» ACTIVITY:
Here are the records. Write out exactly the lines between the one holding "power microscopy histopathology" and the one holding "of normal lymph", inclusive.

Start of RECORDS FOR THE EXERCISE

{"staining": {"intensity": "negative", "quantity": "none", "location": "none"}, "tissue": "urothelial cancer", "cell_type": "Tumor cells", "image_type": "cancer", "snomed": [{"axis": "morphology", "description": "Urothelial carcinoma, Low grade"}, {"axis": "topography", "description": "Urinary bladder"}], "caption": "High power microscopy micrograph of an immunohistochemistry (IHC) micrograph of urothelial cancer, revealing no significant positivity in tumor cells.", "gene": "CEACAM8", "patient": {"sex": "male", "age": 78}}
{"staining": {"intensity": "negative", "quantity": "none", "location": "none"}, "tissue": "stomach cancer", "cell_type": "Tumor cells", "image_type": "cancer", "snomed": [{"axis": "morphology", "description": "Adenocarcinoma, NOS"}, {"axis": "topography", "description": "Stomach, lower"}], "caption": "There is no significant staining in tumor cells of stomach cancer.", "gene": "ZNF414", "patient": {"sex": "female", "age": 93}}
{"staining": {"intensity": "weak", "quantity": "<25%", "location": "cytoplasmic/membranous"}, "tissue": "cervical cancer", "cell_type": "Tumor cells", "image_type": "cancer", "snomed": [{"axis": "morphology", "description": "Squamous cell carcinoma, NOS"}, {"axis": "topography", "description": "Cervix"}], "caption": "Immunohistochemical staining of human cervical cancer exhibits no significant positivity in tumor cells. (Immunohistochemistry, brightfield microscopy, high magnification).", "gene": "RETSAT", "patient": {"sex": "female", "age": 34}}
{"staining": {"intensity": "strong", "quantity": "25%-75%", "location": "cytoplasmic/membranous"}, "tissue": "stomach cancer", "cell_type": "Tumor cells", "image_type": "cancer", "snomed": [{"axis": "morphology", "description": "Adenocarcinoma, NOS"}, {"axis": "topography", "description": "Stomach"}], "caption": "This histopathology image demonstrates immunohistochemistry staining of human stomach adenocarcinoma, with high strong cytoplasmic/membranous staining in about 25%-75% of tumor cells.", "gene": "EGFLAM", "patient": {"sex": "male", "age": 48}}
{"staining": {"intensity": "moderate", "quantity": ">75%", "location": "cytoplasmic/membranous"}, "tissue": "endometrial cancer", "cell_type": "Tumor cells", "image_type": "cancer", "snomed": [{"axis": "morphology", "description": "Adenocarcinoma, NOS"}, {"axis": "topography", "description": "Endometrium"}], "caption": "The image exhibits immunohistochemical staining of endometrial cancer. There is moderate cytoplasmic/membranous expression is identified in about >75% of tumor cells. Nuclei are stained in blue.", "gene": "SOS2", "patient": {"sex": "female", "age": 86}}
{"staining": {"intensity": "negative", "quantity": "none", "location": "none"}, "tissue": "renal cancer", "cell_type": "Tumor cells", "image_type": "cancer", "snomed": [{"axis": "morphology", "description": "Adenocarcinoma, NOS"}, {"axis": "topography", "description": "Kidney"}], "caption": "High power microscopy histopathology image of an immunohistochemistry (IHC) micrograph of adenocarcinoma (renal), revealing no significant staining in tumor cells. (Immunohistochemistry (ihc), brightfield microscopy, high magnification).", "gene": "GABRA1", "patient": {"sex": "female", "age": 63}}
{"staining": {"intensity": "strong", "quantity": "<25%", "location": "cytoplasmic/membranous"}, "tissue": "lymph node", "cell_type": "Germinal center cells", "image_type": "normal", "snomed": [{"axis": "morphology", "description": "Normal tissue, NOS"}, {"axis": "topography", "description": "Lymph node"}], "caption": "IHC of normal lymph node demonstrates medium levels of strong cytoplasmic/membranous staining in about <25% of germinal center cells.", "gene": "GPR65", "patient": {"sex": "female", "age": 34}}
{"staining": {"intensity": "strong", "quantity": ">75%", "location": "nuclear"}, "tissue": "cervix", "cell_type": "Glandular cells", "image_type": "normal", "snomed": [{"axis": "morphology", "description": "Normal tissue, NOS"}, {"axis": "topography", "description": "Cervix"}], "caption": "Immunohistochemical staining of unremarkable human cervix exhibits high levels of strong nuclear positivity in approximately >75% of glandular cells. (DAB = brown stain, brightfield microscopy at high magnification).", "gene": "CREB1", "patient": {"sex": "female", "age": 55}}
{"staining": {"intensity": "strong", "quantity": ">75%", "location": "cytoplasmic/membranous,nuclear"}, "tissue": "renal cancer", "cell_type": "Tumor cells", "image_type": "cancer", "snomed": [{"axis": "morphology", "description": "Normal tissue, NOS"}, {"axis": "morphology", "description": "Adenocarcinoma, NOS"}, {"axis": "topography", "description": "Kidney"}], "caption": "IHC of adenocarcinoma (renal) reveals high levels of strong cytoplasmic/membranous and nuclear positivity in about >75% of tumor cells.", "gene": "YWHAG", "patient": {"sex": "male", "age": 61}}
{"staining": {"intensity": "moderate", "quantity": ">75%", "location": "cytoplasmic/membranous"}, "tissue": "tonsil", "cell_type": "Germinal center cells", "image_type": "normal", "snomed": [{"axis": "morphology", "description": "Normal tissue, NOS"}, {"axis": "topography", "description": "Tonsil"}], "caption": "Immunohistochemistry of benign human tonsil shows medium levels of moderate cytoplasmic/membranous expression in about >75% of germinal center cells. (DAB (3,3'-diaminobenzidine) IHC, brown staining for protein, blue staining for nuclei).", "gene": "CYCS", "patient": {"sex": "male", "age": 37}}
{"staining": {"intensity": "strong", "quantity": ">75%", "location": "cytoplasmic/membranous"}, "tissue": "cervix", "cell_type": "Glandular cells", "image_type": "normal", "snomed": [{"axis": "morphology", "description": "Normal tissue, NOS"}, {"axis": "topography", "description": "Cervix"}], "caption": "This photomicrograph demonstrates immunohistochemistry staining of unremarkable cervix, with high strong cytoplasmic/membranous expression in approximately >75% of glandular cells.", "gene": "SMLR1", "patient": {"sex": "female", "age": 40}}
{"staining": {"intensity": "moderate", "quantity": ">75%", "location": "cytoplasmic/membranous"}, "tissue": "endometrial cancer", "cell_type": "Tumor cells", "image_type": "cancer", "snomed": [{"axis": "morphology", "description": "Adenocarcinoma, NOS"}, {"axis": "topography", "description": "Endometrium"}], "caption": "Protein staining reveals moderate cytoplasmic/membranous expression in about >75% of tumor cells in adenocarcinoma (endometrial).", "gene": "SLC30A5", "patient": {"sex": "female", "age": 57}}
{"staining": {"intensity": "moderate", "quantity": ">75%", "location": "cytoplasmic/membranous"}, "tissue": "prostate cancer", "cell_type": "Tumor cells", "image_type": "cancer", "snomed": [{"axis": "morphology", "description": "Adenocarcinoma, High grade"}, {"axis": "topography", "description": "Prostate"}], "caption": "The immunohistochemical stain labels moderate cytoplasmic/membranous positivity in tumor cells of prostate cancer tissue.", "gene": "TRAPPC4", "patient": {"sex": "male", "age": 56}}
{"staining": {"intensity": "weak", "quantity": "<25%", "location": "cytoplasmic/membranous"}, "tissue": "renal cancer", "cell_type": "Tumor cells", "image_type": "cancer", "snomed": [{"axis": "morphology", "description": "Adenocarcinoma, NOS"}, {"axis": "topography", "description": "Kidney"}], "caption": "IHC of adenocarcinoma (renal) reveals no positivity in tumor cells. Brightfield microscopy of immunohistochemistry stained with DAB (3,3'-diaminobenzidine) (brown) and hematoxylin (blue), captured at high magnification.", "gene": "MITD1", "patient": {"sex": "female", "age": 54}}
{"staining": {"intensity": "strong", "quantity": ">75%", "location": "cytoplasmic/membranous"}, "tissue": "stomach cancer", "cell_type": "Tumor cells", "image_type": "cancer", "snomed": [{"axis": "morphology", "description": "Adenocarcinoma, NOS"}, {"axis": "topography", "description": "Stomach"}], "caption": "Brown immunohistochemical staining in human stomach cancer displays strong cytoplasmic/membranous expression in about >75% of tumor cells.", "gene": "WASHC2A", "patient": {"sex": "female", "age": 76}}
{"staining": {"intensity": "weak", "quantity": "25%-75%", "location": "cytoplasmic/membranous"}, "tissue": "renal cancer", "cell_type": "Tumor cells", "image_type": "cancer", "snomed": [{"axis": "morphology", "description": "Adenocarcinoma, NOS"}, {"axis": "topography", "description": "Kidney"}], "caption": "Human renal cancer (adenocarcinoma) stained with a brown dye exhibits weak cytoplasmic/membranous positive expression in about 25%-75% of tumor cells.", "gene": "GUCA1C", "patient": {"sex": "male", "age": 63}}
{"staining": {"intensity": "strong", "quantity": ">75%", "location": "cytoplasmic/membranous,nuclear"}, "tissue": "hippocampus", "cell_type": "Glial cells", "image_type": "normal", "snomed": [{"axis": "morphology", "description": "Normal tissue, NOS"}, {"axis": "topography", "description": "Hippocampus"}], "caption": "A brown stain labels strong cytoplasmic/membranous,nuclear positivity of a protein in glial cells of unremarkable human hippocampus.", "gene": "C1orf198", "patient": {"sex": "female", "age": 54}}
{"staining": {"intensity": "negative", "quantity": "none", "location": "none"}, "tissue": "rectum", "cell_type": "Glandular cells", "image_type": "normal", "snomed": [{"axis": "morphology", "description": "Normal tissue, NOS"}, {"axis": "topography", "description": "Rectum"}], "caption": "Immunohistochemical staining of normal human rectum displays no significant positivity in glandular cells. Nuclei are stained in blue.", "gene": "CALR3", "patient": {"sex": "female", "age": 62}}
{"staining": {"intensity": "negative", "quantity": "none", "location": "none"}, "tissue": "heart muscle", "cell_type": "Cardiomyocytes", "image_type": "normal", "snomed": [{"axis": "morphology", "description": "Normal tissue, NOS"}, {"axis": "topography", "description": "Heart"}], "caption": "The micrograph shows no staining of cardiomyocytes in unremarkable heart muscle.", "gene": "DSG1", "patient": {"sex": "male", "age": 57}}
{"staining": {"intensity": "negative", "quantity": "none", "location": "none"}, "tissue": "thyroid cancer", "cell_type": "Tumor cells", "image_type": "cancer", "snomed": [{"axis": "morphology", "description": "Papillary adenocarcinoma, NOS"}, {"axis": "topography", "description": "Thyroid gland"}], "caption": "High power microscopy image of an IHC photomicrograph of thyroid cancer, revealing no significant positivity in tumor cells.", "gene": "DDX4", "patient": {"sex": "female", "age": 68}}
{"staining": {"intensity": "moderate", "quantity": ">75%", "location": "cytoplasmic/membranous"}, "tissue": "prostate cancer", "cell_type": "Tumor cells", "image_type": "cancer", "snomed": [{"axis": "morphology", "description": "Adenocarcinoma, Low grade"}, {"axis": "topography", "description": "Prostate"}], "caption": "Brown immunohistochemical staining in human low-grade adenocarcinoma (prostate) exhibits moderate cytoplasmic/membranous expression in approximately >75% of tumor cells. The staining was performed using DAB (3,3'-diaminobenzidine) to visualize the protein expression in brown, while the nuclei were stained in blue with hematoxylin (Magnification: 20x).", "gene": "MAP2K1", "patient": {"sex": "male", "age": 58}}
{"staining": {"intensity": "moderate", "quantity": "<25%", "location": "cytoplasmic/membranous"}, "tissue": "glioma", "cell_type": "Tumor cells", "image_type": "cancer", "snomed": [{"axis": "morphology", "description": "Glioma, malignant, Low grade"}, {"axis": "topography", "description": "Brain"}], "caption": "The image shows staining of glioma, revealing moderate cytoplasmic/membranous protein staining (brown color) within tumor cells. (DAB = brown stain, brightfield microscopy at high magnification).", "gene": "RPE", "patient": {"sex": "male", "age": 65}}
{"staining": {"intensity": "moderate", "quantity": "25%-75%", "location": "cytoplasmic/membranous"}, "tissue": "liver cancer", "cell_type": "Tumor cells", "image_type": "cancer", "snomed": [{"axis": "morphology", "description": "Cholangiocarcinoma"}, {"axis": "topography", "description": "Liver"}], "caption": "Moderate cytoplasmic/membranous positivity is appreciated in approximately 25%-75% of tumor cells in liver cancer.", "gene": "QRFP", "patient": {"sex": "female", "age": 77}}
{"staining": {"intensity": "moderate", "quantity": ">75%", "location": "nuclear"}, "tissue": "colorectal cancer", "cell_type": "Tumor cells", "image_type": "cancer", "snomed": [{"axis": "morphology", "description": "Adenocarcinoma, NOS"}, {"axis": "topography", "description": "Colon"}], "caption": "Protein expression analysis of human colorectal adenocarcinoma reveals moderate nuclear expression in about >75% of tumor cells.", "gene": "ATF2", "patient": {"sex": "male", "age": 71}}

End of RECORDS FOR THE EXERCISE

» REPLY:
{"staining": {"intensity": "negative", "quantity": "none", "location": "none"}, "tissue": "renal cancer", "cell_type": "Tumor cells", "image_type": "cancer", "snomed": [{"axis": "morphology", "description": "Adenocarcinoma, NOS"}, {"axis": "topography", "description": "Kidney"}], "caption": "High power microscopy histopathology image of an immunohistochemistry (IHC) micrograph of adenocarcinoma (renal), revealing no significant staining in tumor cells. (Immunohistochemistry (ihc), brightfield microscopy, high magnification).", "gene": "GABRA1", "patient": {"sex": "female", "age": 63}}
{"staining": {"intensity": "strong", "quantity": "<25%", "location": "cytoplasmic/membranous"}, "tissue": "lymph node", "cell_type": "Germinal center cells", "image_type": "normal", "snomed": [{"axis": "morphology", "description": "Normal tissue, NOS"}, {"axis": "topography", "description": "Lymph node"}], "caption": "IHC of normal lymph node demonstrates medium levels of strong cytoplasmic/membranous staining in about <25% of germinal center cells.", "gene": "GPR65", "patient": {"sex": "female", "age": 34}}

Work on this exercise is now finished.